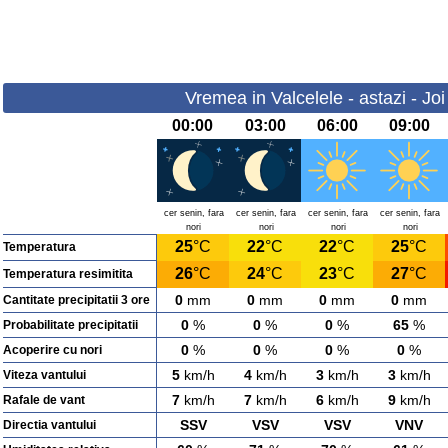
Vremea in Valcelele - astazi - Jo
00:00
03:00
06:00
09:00
cer senin, fara
cer senin, fara
cer senin, fara
cer senin, fara
nori
nori
nori
nori
25
°C
22
°C
22
°C
25
°C
Temperatura
26
°C
24
°C
23
°C
27
°C
Temperatura resimitita
0
mm
0
mm
0
mm
0
mm
Cantitate precipitatii 3 ore
0
%
0
%
0
%
65
%
Probabilitate precipitatii
0
%
0
%
0
%
0
%
Acoperire cu nori
5
km/h
4
km/h
3
km/h
3
km/h
Viteza vantului
7
km/h
7
km/h
6
km/h
9
km/h
Rafale de vant
SSV
VSV
VSV
VNV
Directia vantului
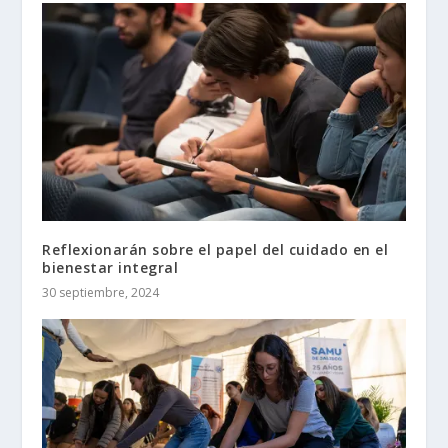
Reflexionarán sobre el papel del cuidado en el
bienestar integral
30 septiembre, 2024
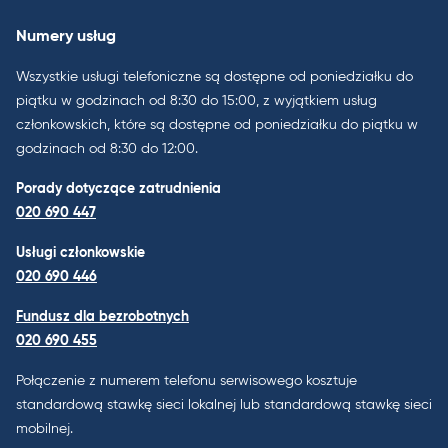
Numery usług
Wszystkie usługi telefoniczne są dostępne od poniedziałku do
piątku w godzinach od 8:30 do 15:00, z wyjątkiem usług
członkowskich, które są dostępne od poniedziałku do piątku w
godzinach od 8:30 do 12:00.
Porady dotyczące zatrudnienia
020 690 447
Usługi członkowskie
020 690 446
Fundusz dla bezrobotnych
020 690 455
Połączenie z numerem telefonu serwisowego kosztuje
standardową stawkę sieci lokalnej lub standardową stawkę sieci
mobilnej.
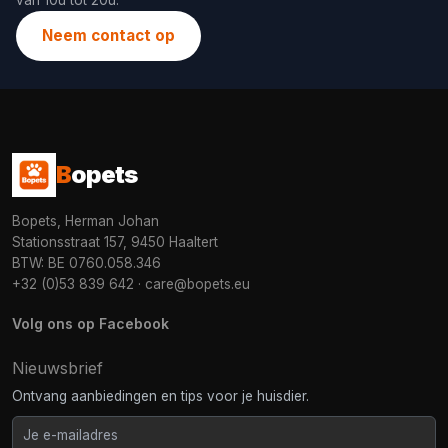
van 10u tot 20u.
Neem contact op
B
opets
Bopets, Herman Johan
Stationsstraat 157, 9450 Haaltert
BTW: BE 0760.058.346
+32 (0)53 839 642
·
care@bopets.eu
Volg ons op Facebook
Nieuwsbrief
Ontvang aanbiedingen en tips voor je huisdier.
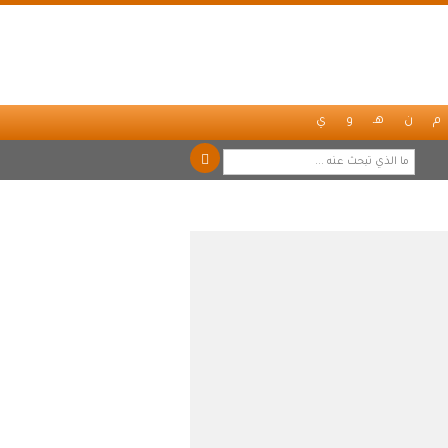
م
ن
هـ
و
ي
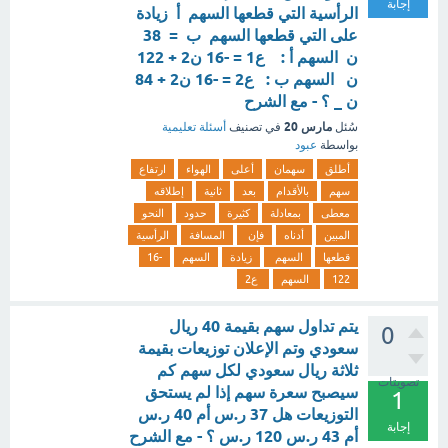
إجابة
الرأسية التي قطعها السهم أ زيادة
على التي قطعها السهم ب = 38
ن السهم أ : ع1 = -16 ن2 + 122
ن السهم ب : ع2 = -16 ن2 + 84
ن _ ؟ - مع الشرح
مارس 20
سُئل
في تصنيف
أسئلة تعليمية
بواسطة
عبود
أطلق
سهمان
أعلى
الهواء
ارتفاع
سهم
بالأقدام
بعد
ثانية
إطلاقه
معطى
بمعادلة
كثيرة
حدود
النحو
المبين
أدناه
فإن
المسافة
الرأسية
قطعها
السهم
زيادة
السهم
-16
122
السهم
ع2
يتم تداول سهم بقيمة 40 ريال
0
سعودي وتم الإعلان توزيعات بقيمة
ثلاثة ريال سعودي لكل سهم كم
تصويتات
سيصبح سعرة سهم إذا لم يستحق
1
التوزيعات هل 37 ر.س أم 40 ر.س
إجابة
أم 43 ر.س 120 ر.س ؟ - مع الشرح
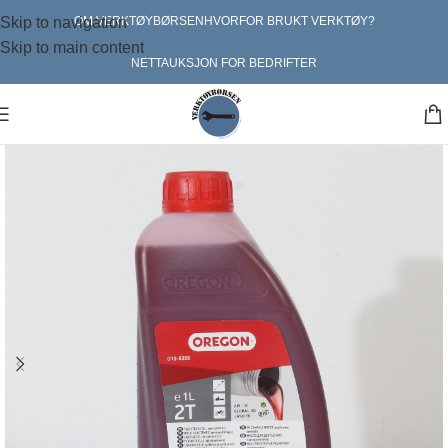
Skip to navigation
OM VERKTØYBØRSEN
HVORFOR BRUKT VERKTØY?
Skip to main content
NETTAUKSJON FOR BEDRIFTER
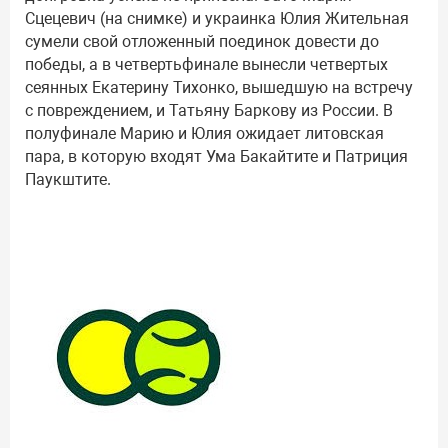
Сцецевич (на снимке) и украинка Юлия Жительная
сумели свой отложенный поединок довести до
победы, а в четвертьфинале вынесли четвертых
сеянных Екатерину Тихонко, вышедшую на встречу
с повреждением, и Татьяну Баркову из России. В
полуфинале Марию и Юлия ожидает литовская
пара, в которую входят Ума Бакайтите и Патриция
Паукштите.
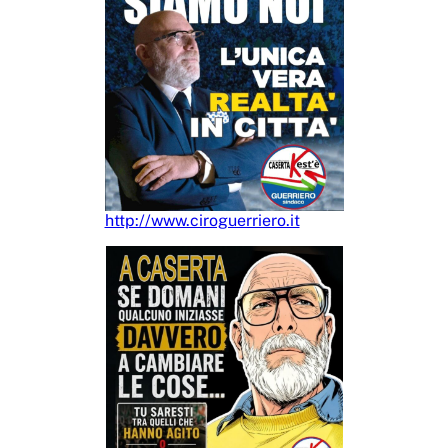
http://www.ciroguerriero.it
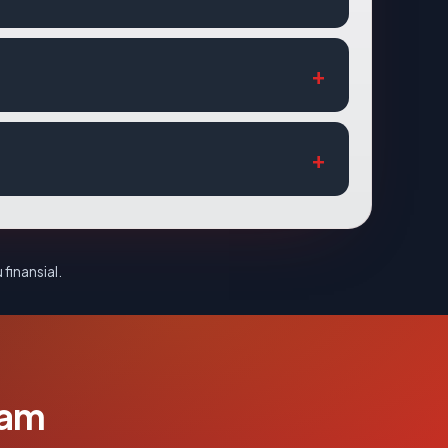
 finansial.
lam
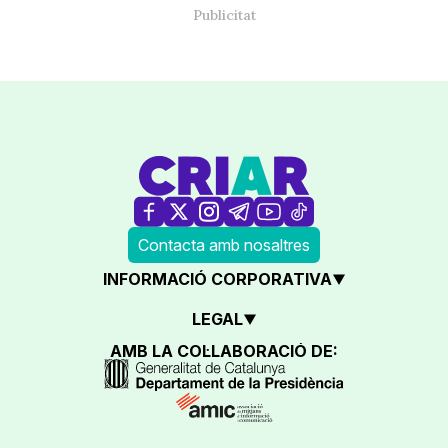
Contacta amb nosaltres
INFORMACIÓ CORPORATIVA
LEGAL
AMB LA COL·LABORACIÓ DE:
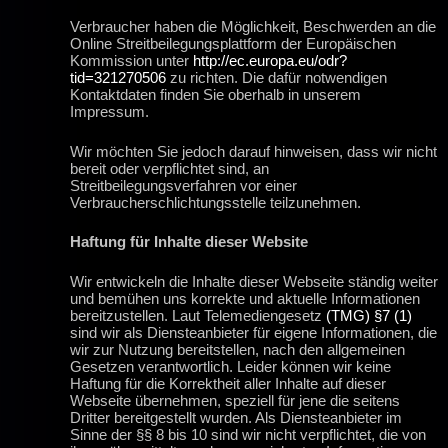
Verbraucher haben die Möglichkeit, Beschwerden an die
Online Streitbeilegungsplattform der Europäischen
Kommission unter
http://ec.europa.eu/odr?
tid=321270506
zu richten. Die dafür notwendigen
Kontaktdaten finden Sie oberhalb in unserem
Impressum.
Wir möchten Sie jedoch darauf hinweisen, dass wir nicht
bereit oder verpflichtet sind, an
Streitbeilegungsverfahren vor einer
Verbraucherschlichtungsstelle teilzunehmen.
Haftung für Inhalte dieser Website
Wir entwickeln die Inhalte dieser Webseite ständig weiter
und bemühen uns korrekte und aktuelle Informationen
bereitzustellen. Laut Telemediengesetz
(TMG) §7 (1)
sind wir als Diensteanbieter für eigene Informationen, die
wir zur Nutzung bereitstellen, nach den allgemeinen
Gesetzen verantwortlich. Leider können wir keine
Haftung für die Korrektheit aller Inhalte auf dieser
Webseite übernehmen, speziell für jene die seitens
Dritter bereitgestellt wurden. Als Diensteanbieter im
Sinne der §§ 8 bis 10 sind wir nicht verpflichtet, die von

## Try it
Write out all the text read from the material, word for word and in the same order. Leave out the pictures.

## Solution to this exercise
Vremea in Valcelele - astazi - Jo
00:00
03:00
06:00
09:00
cer senin, fara
cer senin, fara
cer senin, fara
cer senin, fara
nori
nori
nori
nori
25
°C
22
°C
22
°C
25
°C
Temperatura
26
°C
24
°C
23
°C
27
°C
Temperatura resimitita
0
mm
0
mm
0
mm
0
mm
Cantitate precipitatii 3 ore
0
%
0
%
0
%
65
%
Probabilitate precipitatii
0
%
0
%
0
%
0
%
Acoperire cu nori
5
km/h
4
km/h
3
km/h
3
km/h
Viteza vantului
7
km/h
7
km/h
6
km/h
9
km/h
Rafale de vant
SSV
VSV
VSV
VNV
Directia vantului
Reflexionarán sobre el papel del cuidado en el
bienestar integral
30 septiembre, 2024
Numery usług
Wszystkie usługi telefoniczne są dostępne od poniedziałku do
piątku w godzinach od 8:30 do 15:00, z wyjątkiem usług
członkowskich, które są dostępne od poniedziałku do piątku w
godzinach od 8:30 do 12:00.
Porady dotyczące zatrudnienia
020 690 447
Usługi członkowskie
020 690 446
Fundusz dla bezrobotnych
020 690 455
Połączenie z numerem telefonu serwisowego kosztuje
standardową stawkę sieci lokalnej lub standardową stawkę sieci
mobilnej.
van 10u tot 20u.
Neem contact op
B
opets
Bopets, Herman Johan
Stationsstraat 157, 9450 Haaltert
BTW: BE 0760.058.346
+32 (0)53 839 642
·
care@bopets.eu
Volg ons op Facebook
Nieuwsbrief
Ontvang aanbiedingen en tips voor je huisdier.
م
ن
هـ
و
ي
إجابة
الرأسية التي قطعها السهم أ زيادة
على التي قطعها السهم ب = 38
ن السهم أ : ع1 = -16 ن2 + 122
ن السهم ب : ع2 = -16 ن2 + 84
ن _ ؟ - مع الشرح
مارس 20
سُئل
في تصنيف
أسئلة تعليمية
بواسطة
عبود
أطلق
سهمان
أعلى
الهواء
ارتفاع
سهم
بالأقدام
بعد
ثانية
إطلاقه
معطى
بمعادلة
كثيرة
حدود
النحو
المبين
أدناه
فإن
المسافة
الرأسية
قطعها
السهم
زيادة
السهم
-16
122
السهم
ع2
يتم تداول سهم بقيمة 40 ريال
0
سعودي وتم الإعلان توزيعات بقيمة
ثلاثة ريال سعودي لكل سهم كم
تصويتات
سيصبح سعرة سهم إذا لم يستحق
1
التوزيعات هل 37 ر.س أم 40 ر.س
إجابة
أم 43 ر.س 120 ر.س ؟ - مع الشرح
Skip to navigation
OM VERKTØYBØRSEN
HVORFOR BRUKT VERKTØY?
Skip to main content
NETTAUKSJON FOR BEDRIFTER
Сцецевич (на снимке) и украинка Юлия Жительная
сумели свой отложенный поединок довести до
победы, а в четвертьфинале вынесли четвертых
сеянных Екатерину Тихонко, вышедшую на встречу
с повреждением, и Татьяну Баркову из России. В
полуфинале Марию и Юлия ожидает литовская
пара, в которую входят Ума Бакайтите и Патриция
Паукштите.
http://www.ciroguerriero.it
 finansial.
lam
Contacta amb nosaltres
INFORMACIÓ CORPORATIVA
LEGAL
AMB LA COL·LABORACIÓ DE:
Verbraucher haben die Möglichkeit, Beschwerden an die
Online Streitbeilegungsplattform der Europäischen
Kommission unter
http://ec.europa.eu/odr?
tid=321270506
zu richten. Die dafür notwendigen
Kontaktdaten finden Sie oberhalb in unserem
Impressum.
Wir möchten Sie jedoch darauf hinweisen, dass wir nicht
bereit oder verpflichtet sind, an
Streitbeilegungsverfahren vor einer
Verbraucherschlichtungsstelle teilzunehmen.
Haftung für Inhalte dieser Website
Wir entwickeln die Inhalte dieser Webseite ständig weiter
und bemühen uns korrekte und aktuelle Informationen
bereitzustellen. Laut Telemediengesetz
(TMG) §7 (1)
sind wir als Diensteanbieter für eigene Informationen, die
wir zur Nutzung bereitstellen, nach den allgemeinen
Gesetzen verantwortlich. Leider können wir keine
Haftung für die Korrektheit aller Inhalte auf dieser
Webseite übernehmen, speziell für jene die seitens
Dritter bereitgestellt wurden. Als Diensteanbieter im
Sinne der §§ 8 bis 10 sind wir nicht verpflichtet, die von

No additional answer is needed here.